Carry on the news article about Nigeria's legal fight with P&ID over the $11 billion arbitration award, starting right after its last sentence.

— start TEXT PASSAGE —

The Scoop
LONDON — Nigeria’s financial stability is on the line in a legal battle where its opponent is claiming payments allegedly made to secure a contract are — simultaneously — both legal and illegal.
At stake is an $11 billion award — a sum close to a third of the country’s foreign exchange reserves. An arbitration tribunal in London ruled in 2017 that Nigeria must pay $6.6 billion, which has ballooned with interest, to a company called Process and Industrial Developments (P&ID). Nigeria was adjudged to have breached a contract, awarded to P&ID in 2010 by the country’s petroleum ministry, for the construction of a gas processing plant in the southeastern city of Calabar that was never built.
Nigeria refused to pay the award and tried to get it overturned in a six-week trial this year at the English High Court during which it argued P&ID made unlawful payments to Nigerian officials to secure the original contract. The hedge fund that bought a controlling stake in P&ID, VR Capital, directed the company to argue in court that the payments were legal.
But VR Capital is arguing in a separate lawsuit that P&ID’s payments to Nigerian officials did in fact break the law, and is using that as a basis to sue the business partners it bought its stake in the company from. “Regardless of whether or not these payments were made for corrupt purposes, they were unlawful,” a division of VR Capital wrote in May 2021 in a confidential London Court of International Arbitration filing seen by Semafor Africa. “As a matter of Nigerian law, any undisclosed payments to a public official by someone seeking a government contract is prima facie unlawful.”

— end TEXT PASSAGE —
— start SUPPLIED INFORMATION —

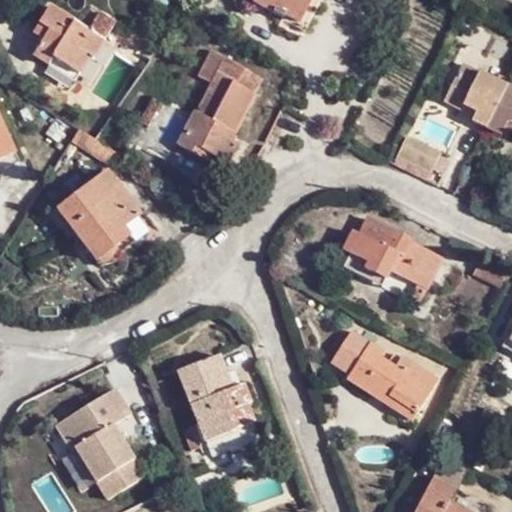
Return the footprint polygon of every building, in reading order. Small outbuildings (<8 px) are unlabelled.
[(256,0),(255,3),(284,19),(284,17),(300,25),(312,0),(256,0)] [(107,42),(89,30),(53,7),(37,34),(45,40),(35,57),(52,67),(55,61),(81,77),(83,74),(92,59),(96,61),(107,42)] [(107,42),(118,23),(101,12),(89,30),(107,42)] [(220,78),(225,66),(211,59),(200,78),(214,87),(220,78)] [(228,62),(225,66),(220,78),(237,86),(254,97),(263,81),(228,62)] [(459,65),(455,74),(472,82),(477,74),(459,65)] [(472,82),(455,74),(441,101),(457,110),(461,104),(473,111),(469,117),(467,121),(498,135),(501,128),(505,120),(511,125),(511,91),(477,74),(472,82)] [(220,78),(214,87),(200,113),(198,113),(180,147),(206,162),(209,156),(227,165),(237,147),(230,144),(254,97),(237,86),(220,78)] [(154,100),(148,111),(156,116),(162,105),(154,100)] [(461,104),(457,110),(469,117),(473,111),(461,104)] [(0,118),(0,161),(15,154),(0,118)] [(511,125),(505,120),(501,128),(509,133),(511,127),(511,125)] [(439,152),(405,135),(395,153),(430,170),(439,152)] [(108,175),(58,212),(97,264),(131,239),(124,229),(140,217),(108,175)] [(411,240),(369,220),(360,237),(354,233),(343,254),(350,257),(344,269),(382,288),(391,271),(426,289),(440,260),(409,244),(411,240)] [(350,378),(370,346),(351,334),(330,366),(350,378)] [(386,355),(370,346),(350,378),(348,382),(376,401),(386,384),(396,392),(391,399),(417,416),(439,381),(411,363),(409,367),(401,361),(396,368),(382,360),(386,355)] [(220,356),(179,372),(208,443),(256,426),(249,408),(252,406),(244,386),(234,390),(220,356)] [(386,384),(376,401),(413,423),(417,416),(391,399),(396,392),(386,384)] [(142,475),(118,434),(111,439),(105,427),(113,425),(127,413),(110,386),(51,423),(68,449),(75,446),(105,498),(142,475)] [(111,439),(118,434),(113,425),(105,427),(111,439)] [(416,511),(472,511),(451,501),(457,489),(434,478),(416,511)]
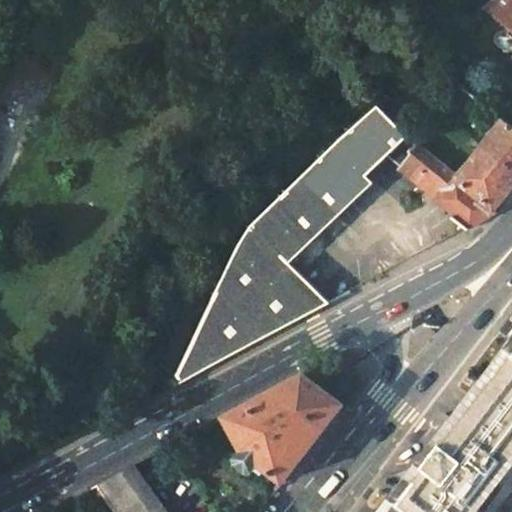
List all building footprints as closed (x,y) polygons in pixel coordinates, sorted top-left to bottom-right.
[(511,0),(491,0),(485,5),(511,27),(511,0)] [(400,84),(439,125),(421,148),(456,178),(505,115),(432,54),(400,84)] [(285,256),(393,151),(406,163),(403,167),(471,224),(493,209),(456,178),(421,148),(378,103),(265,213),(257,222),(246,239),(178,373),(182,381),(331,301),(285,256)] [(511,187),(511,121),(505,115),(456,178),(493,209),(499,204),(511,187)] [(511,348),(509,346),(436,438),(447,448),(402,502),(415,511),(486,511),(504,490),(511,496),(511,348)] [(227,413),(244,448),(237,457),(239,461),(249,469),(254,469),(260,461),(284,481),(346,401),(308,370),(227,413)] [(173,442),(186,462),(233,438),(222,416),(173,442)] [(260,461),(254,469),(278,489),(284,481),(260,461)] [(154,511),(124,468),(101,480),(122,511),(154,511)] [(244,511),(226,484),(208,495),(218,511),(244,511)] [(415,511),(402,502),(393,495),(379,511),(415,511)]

— end SUPPLIED INFORMATION —

## RESULT OF THE TASK
The payments VR Capital calls “unlawful” in its May 2021 filing are those made by companies linked to P&ID to Grace Taiga and Taofiq Tijani, two petroleum ministry officials around the time the gas contract was signed. Taiga denies any illegality. Tijani said in an affidavit before he died in 2021 that he had been bribed by P&ID.
Details of the previously confidential case between the P&ID shareholders emerged because Nigeria is seeking documents from various VR Capital companies in the U.S. The filing came to light in New York in December following a two-year long disclosure battle between the two parties.
VR Capital is “cynically pursuing” vast damages from Nigeria in open court while alleging behind closed doors that Nigeria was indeed wronged by P&ID, barrister Mark Howard, representing Nigeria, told the High Court. “The doublethink behind this position is impossible to justify,” the government added, describing the approach as “thoroughly dishonorable.”
Know More
P&ID was set up in 2006 by two Irish businessmen — Michael Quinn, a former music manager, and his business partner since the 1970s, Brendan Cahill. The company is registered in the British Virgin Islands. Quinn died in 2015 and Cahill has repeatedly denied that P&ID paid any bribes.
The company was taken over by VR Capital, a hedge fund registered in the Cayman Islands which has offices in both London and New York, following its 2017 arbitration victory over Nigeria.
The High Court is expected to make a ruling within weeks on Nigeria’s attempt to nullify the $11 billion payment.
Olivier’s view
The case could have far reaching consequences in Africa’s biggest economy. A ruling that the country must pay $11 billion would be a major blow for the country’s president-elect Bola Tinubu, who is due to take office in May. It would be a huge chunk of the public purse, diverting funds away from essential public services, such as healthcare and education. Crucially, it’s nearly a third of the import-dependent economy’s foreign reserves, which stand at around $37 billion.
Nigeria’s reserves are already dwindling, largely due to a fall in oil production since crude sales bring in the bulk of foreign exchange. At the same time, U.S. Federal Reserve interest rate rises have pushed up the cost of servicing dollar-denominated loans. Other African countries, such as Ethiopia and Kenya, are already struggling with dwindling foreign exchange reserves.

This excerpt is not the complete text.